GASTRİT : mide duvarının iltihabıdır. Midede şişkinlik, basınç, bulantı ve kusma sıklıkla görülür.
Beslenme tedavisi :
-
Yemekler çok sıcak ve soğuk olmamalıdır.
-
Yemekler yavaş yenmeli, yeterli çiğnenmelidir.
-
Mideyi uyarmayan, tahriş etmeyen besinler tercih edilmelidir. Bu besinler bireyden bireye farklılık göstermektedir. Örneğin; kimi gastrit hastaları çiğ soğana hassasiyet geliştirirken kimileri ise hiç etkilenmemektedir.
-
Az posalı besinler tercih edilerek midenin yorulmaması sağlanmalıdır.
-
Öğün sayısı arttırılarak midenin birden dolması engellenmelidir.
-
Aç kalmak mide asidini arttıracağı için sık aralıklarla beslenilmeli, uzun müddet aç kalınmamalıdır. Yemek ortaları 2 saatten fazla olmamalıdır.
-
C vitamininin gastrit tedavisinde aktif bir rolü vardır. O yüzden her öğün C vitamini içeren taze zerzevat ve meyvelerden kesinlikle tüketilmelidir yahut hergün 100 – 200 mg C vitamini desteği alınmalıdır.
-
Asitli ve gazlı içeceklerden uzak durulmalıdır.
-
Fazla acılı ve baharatlı besinler tüketilmemelidir.
-
Sütün mideyi nötralize etme tesiri vardır. Orta öğünlerde 1 ÇB sütle mide rahatlaması sağlanabilir.
-
Mayalı hamurişleri gastritli şahıslarda rahatsızlıkları arttırıcı tesir yaratabilir, uzak durulmalıdır.
-
Meyvelerin kabukları soyulmalıdır.
-
Kızartmave kavurma prosedürü kullanılmamalıdır. Yemekler haşlama, fırında az yağlı pişirme, buğulama yolları tercih edilmelidir.
-
Mide asit salgısını arttırdığı için çay – kahve tüketimi azaltılmalıdır.
-
Mide asidini seyrelttiği için sık aralıklarla az ölçülerde su tüketilmelidir.
ÜLSER : gastrointestinal kanalda rastgele bir yerde oluşan kronik yaradır.
Beslenme tedavisi:
-
Sigara ve alkol mide asidini arttırdığı için muhakkak kullanılmamalıdır.
-
Yara düzgünleşmesini hızlandırmak için diyetin güç ve besin öğeleri kâfi olmalıdır.
-
Yoğunluğu düşük, sık aralıklı 3 ana öğün ve günün kullanıldığı saatler göz önüne alınarak orta öğün saatleri belirlenmelidir.
-
Diyetin karbonhidrat içeriği azaltılmamalı ancak kolay şekerler tahrişi arttıracağından uzak durulmalıdır.
-
Doku tamiratını sağlamak için diyetin proteini kâfi ölçüde olmalıdır.
-
Diyet yağı olağan ölçülerde olmalı, tercihen bitkisel yağlar tercih edilmelidir.
-
Ülser ilaçlarının kabız yapan tesiri olduğu için diyetin posasının kâfi olması gerekmektedir. ( 20 – 30 g / gün )
-
Çinkonun yara uygunlaştırma tesirinden ötürü diyet kâfi çinko içermelidir. ( 12 – 15 mg/gün )
-
Serbest radikaller hücre membranına ziyan verdiğinden diyet antioksidan vitaminlerden ( A,C,E ) varlıklı olmalıdır.

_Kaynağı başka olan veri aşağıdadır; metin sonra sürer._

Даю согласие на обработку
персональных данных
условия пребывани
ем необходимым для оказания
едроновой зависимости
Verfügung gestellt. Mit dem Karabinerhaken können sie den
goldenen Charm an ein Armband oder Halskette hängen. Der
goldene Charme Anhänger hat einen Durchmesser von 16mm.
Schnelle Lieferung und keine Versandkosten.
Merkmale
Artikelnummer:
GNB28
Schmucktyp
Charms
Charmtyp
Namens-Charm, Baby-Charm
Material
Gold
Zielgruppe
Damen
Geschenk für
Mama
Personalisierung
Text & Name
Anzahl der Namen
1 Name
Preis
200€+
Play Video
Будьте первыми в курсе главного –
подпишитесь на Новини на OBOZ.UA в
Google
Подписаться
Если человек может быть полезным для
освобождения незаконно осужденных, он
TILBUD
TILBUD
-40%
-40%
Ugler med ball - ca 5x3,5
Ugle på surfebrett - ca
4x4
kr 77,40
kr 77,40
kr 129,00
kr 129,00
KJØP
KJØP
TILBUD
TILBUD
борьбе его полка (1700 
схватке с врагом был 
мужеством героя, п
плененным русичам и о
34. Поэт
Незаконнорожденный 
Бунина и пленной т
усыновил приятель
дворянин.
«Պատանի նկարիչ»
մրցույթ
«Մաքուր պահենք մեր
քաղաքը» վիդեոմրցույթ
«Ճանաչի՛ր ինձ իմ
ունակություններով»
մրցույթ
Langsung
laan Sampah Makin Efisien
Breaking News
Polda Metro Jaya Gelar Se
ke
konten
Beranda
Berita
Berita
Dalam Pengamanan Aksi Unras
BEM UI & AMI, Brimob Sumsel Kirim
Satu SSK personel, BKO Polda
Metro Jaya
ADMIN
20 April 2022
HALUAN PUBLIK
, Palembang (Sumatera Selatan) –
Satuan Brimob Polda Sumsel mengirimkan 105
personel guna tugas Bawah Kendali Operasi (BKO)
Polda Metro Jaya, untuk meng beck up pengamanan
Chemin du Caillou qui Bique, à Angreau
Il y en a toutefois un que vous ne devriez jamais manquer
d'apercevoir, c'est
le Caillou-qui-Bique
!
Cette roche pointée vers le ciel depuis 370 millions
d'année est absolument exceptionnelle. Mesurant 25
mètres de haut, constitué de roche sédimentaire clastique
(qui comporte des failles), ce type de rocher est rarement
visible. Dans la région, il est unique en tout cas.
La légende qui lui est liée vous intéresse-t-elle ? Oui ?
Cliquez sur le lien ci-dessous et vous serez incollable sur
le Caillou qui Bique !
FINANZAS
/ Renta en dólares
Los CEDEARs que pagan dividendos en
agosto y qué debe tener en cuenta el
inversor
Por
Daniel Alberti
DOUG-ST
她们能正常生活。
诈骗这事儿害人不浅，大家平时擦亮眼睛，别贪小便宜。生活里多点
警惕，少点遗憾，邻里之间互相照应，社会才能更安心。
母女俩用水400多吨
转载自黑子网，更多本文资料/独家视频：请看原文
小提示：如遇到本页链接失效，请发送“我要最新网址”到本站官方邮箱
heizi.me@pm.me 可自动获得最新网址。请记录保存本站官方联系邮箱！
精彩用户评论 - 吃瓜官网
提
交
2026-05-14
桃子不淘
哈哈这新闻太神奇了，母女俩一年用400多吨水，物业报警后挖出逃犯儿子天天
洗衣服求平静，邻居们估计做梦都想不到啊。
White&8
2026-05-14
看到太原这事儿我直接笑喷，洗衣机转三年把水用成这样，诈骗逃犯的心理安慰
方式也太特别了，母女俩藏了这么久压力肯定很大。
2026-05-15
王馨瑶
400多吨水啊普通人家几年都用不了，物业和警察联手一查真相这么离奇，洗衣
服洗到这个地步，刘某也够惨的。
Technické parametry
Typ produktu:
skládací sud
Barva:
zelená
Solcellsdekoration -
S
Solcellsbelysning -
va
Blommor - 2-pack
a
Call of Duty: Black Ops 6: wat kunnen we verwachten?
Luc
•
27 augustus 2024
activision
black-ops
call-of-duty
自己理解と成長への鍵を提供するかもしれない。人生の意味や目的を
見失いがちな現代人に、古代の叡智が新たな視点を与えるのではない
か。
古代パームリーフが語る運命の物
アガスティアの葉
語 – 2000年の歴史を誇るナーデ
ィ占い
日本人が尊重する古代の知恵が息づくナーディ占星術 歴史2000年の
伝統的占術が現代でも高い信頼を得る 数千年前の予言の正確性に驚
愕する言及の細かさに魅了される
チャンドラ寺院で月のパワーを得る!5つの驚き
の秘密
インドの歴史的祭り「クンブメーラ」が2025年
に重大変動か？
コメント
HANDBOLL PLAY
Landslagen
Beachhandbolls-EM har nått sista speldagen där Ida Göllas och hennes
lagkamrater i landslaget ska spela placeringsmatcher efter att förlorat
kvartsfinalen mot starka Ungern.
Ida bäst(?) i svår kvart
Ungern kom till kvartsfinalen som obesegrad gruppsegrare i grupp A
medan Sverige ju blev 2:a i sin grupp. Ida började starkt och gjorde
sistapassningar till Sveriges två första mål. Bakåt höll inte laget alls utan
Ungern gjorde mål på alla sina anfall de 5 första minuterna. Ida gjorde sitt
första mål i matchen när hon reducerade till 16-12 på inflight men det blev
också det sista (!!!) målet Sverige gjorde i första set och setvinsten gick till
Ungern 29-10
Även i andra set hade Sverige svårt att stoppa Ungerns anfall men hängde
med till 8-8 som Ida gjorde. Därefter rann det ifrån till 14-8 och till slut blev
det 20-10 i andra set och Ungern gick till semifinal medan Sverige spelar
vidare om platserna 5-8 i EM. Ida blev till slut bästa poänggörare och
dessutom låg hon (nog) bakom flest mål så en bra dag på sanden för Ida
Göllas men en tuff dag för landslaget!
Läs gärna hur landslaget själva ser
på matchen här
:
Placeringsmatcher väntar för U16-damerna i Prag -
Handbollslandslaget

Bu nedenle her öğün taze zerzevat meyve tüketilmelidir.
-
Süt kullanımı günde 1 – 2 bardak olmalı, yanında öbür bir besinle bir arada verilmelidir.
-
Tuz tüketimi azaltılmalı, konserve, salamura, turşu üzere besinlerden kaçınılmalıdır.
-
Acı baharatlardan sakınılmalıdır.
-
Çay – kahve tüketimi azaltılmalıdır.
-
Uzun müddet aç kalınmamalıdır.
-
Yemekler ve içecekler çok sıcak tüketilmemelidir.
-
Ameliyat olan, kanaması olan, şiddetli ağrısı olan ülser hastalarında kısa müddet posasız, sıvı besinlerle beslenme, sonra tolere edebildikleri vakit olağan ülser diyetine geçiş yapılmalıdır.